In Bayern und bayerischen Medien weitgehend überhört wurden die neuen Korruptionsvorwürfe gegen den ehemaligen kroatischen Außenminister Granic. Laut dem Nachrichtenmagazin “News” soll sich die Hypo Alpe Adria die Zustimmung der kroatischen Nationalbank zur Übernahme der Hypo durch die BayernLB mit rund einer halben Million Euro erkauft haben. Wie das Magazin schreibt, soll dies der bereits wegen Bilanzfälschung verurteilte frühere Hypo-Chef Wolfgang Kulterer ausgesagt haben.

 Tiefer im  Sumpf

Wie wir aus den Akten des Untersuchungsausschuss wissen, wollte die kroatische Nationalbank dem Verkauf der Hypo an die BayernLB zuerst nicht zustimmen. Kulterer berichtete, dass daraufhin Granic – Außenminister unter der Regierung Sanader – engagiert worden sei, mit dem man ein Honorar “in der Größenordnung von 400.000 bis 500.000 Euro” vereinbart habe.

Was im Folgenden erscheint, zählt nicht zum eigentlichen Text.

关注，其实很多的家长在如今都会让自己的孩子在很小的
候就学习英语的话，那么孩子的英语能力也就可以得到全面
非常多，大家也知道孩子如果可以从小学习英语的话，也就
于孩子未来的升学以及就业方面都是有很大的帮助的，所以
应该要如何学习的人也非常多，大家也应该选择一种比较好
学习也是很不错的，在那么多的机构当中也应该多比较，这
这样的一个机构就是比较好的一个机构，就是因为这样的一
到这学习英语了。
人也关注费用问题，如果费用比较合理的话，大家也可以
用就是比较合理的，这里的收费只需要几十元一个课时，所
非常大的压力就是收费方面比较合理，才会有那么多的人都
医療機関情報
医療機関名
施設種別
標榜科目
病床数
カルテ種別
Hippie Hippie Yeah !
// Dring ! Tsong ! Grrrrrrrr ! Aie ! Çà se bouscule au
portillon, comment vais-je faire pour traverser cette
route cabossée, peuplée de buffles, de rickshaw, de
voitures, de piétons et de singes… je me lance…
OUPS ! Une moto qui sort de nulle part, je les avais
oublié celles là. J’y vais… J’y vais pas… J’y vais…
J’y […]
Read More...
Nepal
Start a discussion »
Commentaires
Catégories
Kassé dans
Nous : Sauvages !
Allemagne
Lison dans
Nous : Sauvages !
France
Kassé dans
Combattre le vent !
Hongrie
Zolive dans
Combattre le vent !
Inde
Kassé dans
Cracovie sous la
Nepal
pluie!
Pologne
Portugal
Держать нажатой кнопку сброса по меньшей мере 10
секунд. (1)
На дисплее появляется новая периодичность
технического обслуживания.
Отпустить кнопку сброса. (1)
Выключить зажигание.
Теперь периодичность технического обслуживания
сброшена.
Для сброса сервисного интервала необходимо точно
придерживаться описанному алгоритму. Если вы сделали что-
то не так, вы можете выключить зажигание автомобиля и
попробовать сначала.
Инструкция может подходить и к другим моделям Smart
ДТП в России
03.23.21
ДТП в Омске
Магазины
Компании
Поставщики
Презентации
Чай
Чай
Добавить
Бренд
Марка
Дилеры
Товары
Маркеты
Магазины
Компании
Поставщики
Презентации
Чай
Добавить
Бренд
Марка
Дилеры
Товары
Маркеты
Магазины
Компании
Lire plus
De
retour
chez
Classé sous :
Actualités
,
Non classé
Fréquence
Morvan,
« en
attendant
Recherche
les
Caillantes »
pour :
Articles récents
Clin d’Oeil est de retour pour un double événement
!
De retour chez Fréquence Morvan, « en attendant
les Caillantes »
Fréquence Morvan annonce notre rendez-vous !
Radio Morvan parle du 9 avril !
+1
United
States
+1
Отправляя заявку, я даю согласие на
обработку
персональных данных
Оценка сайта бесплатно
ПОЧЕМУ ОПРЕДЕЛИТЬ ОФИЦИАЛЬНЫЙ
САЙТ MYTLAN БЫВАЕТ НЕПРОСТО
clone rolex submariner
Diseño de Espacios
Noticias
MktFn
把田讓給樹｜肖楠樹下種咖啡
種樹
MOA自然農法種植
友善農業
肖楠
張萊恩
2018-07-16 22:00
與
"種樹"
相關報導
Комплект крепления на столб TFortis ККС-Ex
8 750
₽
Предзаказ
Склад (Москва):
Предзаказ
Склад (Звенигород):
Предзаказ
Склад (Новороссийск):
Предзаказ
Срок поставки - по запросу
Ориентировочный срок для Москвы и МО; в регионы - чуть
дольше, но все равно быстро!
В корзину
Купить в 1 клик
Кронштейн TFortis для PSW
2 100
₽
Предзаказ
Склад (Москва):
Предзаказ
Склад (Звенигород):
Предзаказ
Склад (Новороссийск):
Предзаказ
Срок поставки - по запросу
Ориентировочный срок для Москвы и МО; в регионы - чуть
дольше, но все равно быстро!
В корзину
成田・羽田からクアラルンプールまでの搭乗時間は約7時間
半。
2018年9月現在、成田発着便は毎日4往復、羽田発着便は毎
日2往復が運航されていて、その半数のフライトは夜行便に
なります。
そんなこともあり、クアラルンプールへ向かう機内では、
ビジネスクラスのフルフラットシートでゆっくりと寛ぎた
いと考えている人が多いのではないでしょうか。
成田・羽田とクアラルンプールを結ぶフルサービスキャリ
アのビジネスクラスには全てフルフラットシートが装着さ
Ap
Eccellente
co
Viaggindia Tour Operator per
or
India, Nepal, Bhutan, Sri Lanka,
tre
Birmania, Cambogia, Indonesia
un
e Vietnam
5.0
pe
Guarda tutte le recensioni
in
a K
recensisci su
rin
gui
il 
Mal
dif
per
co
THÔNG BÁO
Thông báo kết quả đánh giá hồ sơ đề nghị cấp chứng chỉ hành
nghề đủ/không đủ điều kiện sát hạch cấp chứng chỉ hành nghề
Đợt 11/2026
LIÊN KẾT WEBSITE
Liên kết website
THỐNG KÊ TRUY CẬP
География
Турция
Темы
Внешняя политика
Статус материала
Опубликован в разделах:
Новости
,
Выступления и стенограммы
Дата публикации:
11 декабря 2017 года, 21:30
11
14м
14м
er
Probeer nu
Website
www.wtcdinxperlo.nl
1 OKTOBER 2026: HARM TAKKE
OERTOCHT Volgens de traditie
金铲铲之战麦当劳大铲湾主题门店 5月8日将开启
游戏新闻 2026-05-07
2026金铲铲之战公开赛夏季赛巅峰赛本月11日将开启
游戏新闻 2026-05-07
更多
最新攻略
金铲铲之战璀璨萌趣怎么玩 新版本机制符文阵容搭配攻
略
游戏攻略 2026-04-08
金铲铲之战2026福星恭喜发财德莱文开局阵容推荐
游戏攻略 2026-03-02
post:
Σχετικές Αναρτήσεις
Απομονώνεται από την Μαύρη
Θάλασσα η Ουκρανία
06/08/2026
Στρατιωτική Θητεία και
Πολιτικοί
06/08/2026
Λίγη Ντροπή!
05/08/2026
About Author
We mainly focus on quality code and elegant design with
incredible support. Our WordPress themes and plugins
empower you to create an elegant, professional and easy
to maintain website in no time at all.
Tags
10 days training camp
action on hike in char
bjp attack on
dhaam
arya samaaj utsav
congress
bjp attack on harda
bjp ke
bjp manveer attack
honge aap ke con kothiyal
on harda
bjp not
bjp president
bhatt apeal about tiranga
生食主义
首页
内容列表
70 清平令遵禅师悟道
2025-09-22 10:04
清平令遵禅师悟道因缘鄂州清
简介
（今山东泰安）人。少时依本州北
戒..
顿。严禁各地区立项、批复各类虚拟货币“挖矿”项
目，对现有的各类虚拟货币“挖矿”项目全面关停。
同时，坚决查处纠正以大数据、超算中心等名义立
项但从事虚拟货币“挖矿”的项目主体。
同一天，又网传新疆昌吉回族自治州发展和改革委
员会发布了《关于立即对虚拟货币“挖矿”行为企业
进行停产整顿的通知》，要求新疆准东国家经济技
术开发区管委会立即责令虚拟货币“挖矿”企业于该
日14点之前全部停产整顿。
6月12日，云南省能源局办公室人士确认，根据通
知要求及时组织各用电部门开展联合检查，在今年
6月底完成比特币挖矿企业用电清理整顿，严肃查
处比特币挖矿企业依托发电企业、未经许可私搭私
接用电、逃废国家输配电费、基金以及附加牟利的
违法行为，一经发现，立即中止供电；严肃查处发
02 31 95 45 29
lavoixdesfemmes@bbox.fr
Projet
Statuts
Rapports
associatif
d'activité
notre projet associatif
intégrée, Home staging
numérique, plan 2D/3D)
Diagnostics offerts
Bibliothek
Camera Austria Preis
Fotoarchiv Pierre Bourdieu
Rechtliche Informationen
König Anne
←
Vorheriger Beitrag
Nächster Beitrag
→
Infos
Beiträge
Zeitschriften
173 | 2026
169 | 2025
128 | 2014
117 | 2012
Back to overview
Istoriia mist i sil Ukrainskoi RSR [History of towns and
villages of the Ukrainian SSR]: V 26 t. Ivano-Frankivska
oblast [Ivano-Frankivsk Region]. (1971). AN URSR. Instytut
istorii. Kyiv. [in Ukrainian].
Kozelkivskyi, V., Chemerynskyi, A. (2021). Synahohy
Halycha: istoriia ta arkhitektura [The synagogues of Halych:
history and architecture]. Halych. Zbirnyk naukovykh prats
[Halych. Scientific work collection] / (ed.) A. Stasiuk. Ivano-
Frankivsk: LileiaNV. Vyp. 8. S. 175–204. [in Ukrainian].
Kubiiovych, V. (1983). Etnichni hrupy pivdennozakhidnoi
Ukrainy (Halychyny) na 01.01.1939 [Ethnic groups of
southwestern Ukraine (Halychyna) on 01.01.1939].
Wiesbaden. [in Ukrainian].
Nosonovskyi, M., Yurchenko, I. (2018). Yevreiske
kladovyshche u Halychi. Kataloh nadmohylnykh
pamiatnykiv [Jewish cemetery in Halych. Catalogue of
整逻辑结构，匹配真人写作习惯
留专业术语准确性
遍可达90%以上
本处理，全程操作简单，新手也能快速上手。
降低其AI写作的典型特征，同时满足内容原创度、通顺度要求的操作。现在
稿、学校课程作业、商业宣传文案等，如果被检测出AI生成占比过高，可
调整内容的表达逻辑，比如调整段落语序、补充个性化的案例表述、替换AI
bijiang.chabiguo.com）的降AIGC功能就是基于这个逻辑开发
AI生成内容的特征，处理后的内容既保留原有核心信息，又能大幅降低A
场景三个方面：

Am 12. September 2007 erteilte die kroatische Nationalbank dann den positiven Bescheid. Laut Kulterer habe Granic “nachgewiesenermaßen” einen “erheblichen Beitrag zur Genehmigung” geleistet. Damit sei “das Honorar gerechtfertigt” gewesen. Weitere Zahlungen im Zusammenhang mit Granic und seinen Interventionen ergeben sich aus einer Sachverhaltsdarstellung der Hypo Group alpe Adria. Den vollständigen News-Bericht finden sie unter: http://www.news.at/articles/1124/510/299436/hypo-verkauf-korruptionsverdacht

Aufsicht hat versagt

Eine Reihe von Personen der BayernLB, der Bayerischen Staatsregierung und des Sparkassenverbands saßen kurz danach als Eigentümervertreter im Aufsichtsrat der Klagenfurter HGAA. Keiner aus diesem Kreis wird wohl nachgefragt haben, wie sich die in der G&V ausgewiesenen millionenschweren Beraterverträge zusammensetzten, oder gar, wer die wirtschaftlichen Nutznießer hinter windigen Beratergesellschaften sind. Einfache Fragen hätten den Sumpf schon früher ausgetrocknet.